* PROVIDED RECORDS
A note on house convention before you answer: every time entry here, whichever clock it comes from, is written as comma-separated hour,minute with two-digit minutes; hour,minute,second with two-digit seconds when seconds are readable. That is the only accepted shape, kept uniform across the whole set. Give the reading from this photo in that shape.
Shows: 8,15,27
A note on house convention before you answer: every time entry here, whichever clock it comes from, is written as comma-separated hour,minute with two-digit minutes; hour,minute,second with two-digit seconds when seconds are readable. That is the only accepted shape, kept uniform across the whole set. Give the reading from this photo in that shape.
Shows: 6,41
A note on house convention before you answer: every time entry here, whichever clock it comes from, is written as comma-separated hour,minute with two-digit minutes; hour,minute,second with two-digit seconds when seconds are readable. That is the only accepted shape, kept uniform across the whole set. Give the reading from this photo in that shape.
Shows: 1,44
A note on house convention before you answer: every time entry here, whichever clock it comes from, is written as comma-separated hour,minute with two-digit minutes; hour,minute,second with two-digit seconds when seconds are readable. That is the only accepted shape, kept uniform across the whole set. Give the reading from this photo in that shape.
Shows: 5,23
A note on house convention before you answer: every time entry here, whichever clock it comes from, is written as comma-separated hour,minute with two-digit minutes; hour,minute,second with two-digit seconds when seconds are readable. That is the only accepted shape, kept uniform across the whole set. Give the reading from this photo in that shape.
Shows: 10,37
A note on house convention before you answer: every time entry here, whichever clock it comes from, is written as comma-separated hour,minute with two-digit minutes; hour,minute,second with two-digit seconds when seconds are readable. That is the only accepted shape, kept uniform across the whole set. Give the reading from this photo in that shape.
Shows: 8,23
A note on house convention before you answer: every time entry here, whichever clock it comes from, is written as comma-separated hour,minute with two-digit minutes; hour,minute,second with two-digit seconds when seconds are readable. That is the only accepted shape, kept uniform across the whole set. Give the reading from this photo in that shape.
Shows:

* OBJECTIVE
Find each line in the rows above that contains the string "Shows" and copy every such line in full.

* FINISHED ANSWER
Shows: 8,15,27
Shows: 6,41
Shows: 1,44
Shows: 5,23
Shows: 10,37
Shows: 8,23
Shows:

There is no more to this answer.